Tax newsletter brings this and other news, such as a decision by the STJ that determines that contributions to System S should not be limited to 20 minimum wages

In this Tax Law newsletter, you will find:

  • CNI files lawsuit in the Supreme Federal Court against the Tax Incentives Law
  • STJ rules that the contributions to the S System (Third Party Entities) are not limited to 20 minimun wages
  • STJ rules that credits from judicial decisions should me taxed after its enrollment before the Federal Revenue
  • STJ modulates the decision of exclusion of ICMS-Substitution form the PIS/Cofins basis
  • STJ decides that TUST and TUSD should bem ICMS basis

CNI files lawsuit in the Supreme Federal Court against the Tax Incentives Law

CNI (National Confederation of Industry) has filed a lawsuit (ADI 7604) in the Supreme Federal Court (STF) to challenge the new method of federal taxation upon tax incentives established by Law 14.789/23.

CNI argues that this new approach violates the principle of federalism because the Federal Government would be appropriating part of the patrimony of the states, which offered the subsidies with the aim of promoting economic and social development in their regions.

Furthermore, CNI sustains that subsidies have certain restrictions or conditions, and should not be considered as revenue, since the values are not freely available.

The same law has been challenged by ADI 7551, filed by the Liberal Party, in the same grounds.

These cases have not yet been scheduled for trial, but they may trigger important decisions for the future of companies regarding the taxation of these benefits.

STJ rules that the contributions to the S System (Third Party Entities) are not limited to 20 minimun wages

On March 13th 2024, the Superior Court of Justice (STJ) decided on special appeals nos. 1898532/CE and 1905870/PR and concluded that the limit of 20 minimum wages is no longer applicable to the contributions to third parties (to the S System) that levy upon payroll.

The Court also limited the effects of the decision, to protect those who had favorable judicial or administrative decisions before the beginning of the trial on October 25, 2023. These taxpayers may benefit from the limitation of 20 minimum wages until the date of this new ruling.

The case concerns a repetitive matter (Theme 1079), which means its outcome must be applied by the other courts across the country.

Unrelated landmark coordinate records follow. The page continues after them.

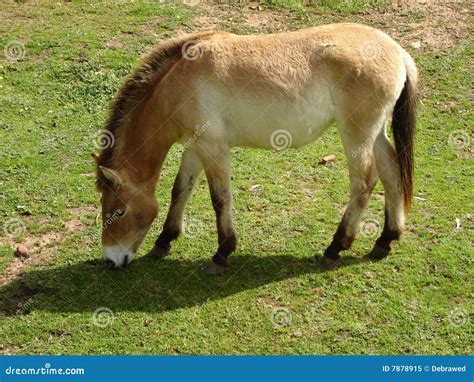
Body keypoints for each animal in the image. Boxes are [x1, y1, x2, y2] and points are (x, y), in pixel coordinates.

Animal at [92, 23, 414, 274]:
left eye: (119, 212)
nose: (111, 260)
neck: (181, 81)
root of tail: (398, 52)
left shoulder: (214, 149)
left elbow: (220, 198)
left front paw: (222, 254)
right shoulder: (196, 148)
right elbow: (180, 189)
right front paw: (164, 241)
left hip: (356, 136)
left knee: (364, 184)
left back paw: (335, 248)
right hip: (376, 134)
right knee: (392, 175)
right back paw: (385, 240)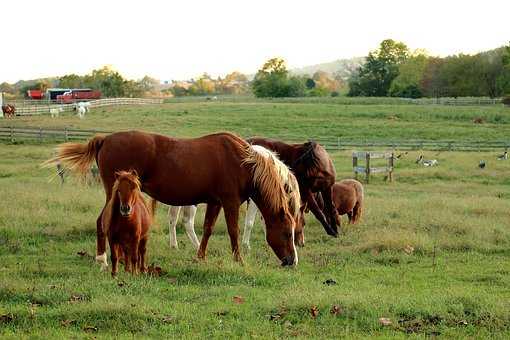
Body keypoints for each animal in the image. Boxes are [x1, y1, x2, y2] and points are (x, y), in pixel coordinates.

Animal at [45, 131, 300, 266]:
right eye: (287, 233)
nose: (292, 261)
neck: (242, 161)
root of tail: (106, 139)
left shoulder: (215, 202)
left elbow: (207, 229)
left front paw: (200, 256)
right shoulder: (229, 203)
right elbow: (233, 231)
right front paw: (238, 259)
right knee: (102, 221)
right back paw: (102, 259)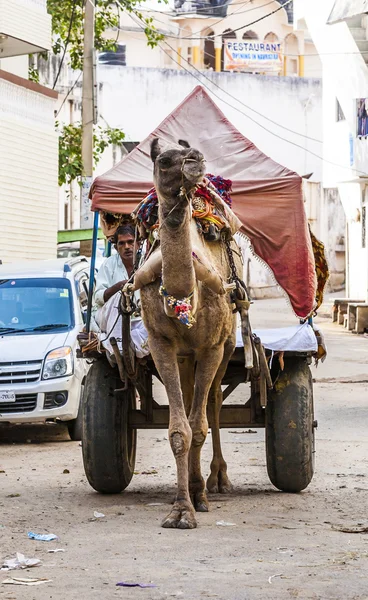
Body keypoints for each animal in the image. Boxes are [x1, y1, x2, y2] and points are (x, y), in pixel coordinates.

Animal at [126, 138, 250, 528]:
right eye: (164, 160)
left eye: (189, 152)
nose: (196, 160)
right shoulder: (161, 343)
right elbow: (180, 430)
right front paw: (181, 508)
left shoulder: (211, 346)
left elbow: (199, 425)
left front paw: (196, 498)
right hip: (184, 357)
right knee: (195, 395)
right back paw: (196, 487)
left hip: (226, 344)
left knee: (214, 403)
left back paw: (215, 481)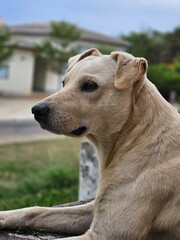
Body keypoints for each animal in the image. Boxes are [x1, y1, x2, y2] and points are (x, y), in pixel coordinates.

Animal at [0, 47, 180, 239]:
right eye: (63, 83)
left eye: (89, 85)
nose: (36, 110)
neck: (137, 135)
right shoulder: (95, 207)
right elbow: (35, 210)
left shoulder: (105, 233)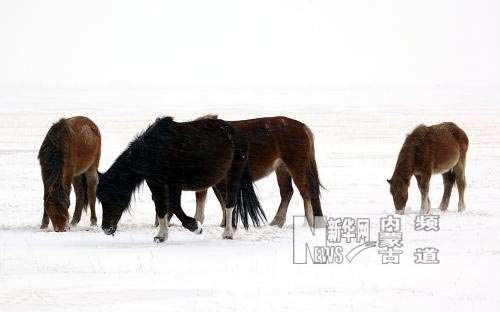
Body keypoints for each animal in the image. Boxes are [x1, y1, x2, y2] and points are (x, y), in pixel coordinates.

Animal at [94, 116, 266, 241]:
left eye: (112, 196)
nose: (106, 228)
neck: (155, 151)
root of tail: (237, 132)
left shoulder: (174, 184)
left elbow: (174, 206)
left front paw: (195, 227)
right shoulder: (156, 185)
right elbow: (161, 208)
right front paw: (161, 236)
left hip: (233, 176)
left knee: (230, 203)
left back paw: (228, 234)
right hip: (220, 181)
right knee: (227, 202)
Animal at [188, 114, 324, 227]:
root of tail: (303, 127)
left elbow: (213, 199)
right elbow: (214, 200)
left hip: (296, 167)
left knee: (306, 193)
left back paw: (308, 223)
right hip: (282, 169)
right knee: (287, 193)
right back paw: (277, 221)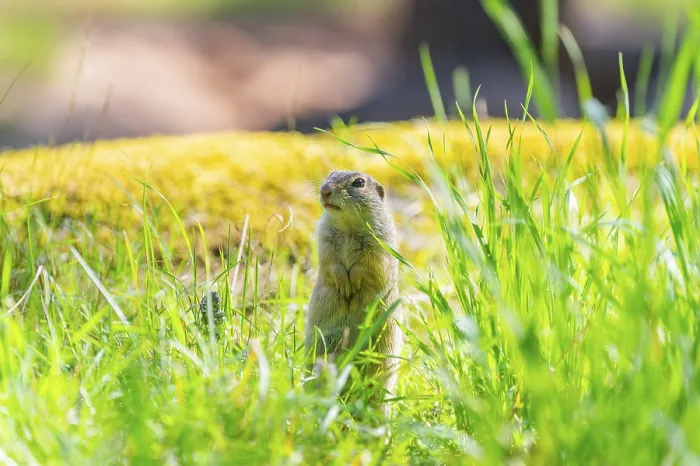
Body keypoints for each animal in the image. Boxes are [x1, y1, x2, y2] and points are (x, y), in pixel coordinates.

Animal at [304, 170, 403, 417]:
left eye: (359, 183)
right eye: (330, 174)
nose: (324, 190)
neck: (347, 227)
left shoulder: (378, 246)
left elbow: (368, 266)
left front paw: (353, 283)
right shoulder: (325, 241)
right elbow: (331, 263)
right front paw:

STJ rules that credits from judicial decisions should be taxed after its enrollment before the Federal Revenue

The 2nd Panel of the Superior Court of Justice (STJ), ruled on the Special Appeal No. 2071754/SC that the taxation of Corporate Income Tax (IRPJ) and Social Contribution on Net Income (CSLL) on credits recognized by judicial decision should only occur after the taxpayer's request for enrollment with the Federal Revenue Service is granted.

According to the Court, once the registration is granted, the income would be legally available and should be subject to income taxation.

As a result, the National Treasury's request was denied, which sought to have the credits considered taxable income immediately after the judicial decision recognizing the right to offset.

This trial is not binding, even though is an important precedent. The matter is still to be further analyzed by the Superior Court.

STJ modulates the decision of exclusion of ICMS-Substitution from the PIS/Cofins basis

The Superior Court of Justice (STJ) ruled in the judgment of Special Appeals nos. 1,898,678 and 1,958,265 (Theme 1125) that its decision regarding the exclusion of ICMS-ST (State VAT tax substitution) from the calculation base of PIS and Cofins will only have effects from the judgment record, on December 14th, 2023 onwards.

The rapporteur of the appeals, Justice Gurgel de Faria, choose this approach to follow the line established by the Supreme Federal Court (STF) in the judgment of Theme 69, which determined the exclusion of ICMS (VAT tax) from the calculation base of PIS/Cofins.

The limitation does not apply to ongoing judicial proceedings and administrative procedures discussing the same subject matter.

STJ decides that TUST and TUSD should be ICMS basis

The Superior Court of Justice (STJ) decided that the Transmission System Usage Tariff (TUST) and the Distribution System Usage Tariff (TUSD) when invoiced on the electricity bill as a charge to be paid directly by the end consumer, whether free or captive, are part of the ICMS (State VAT) calculation base.

The content of this article is intended to provide a general guide to the subject matter. Specialist advice should be sought about your specific circumstances.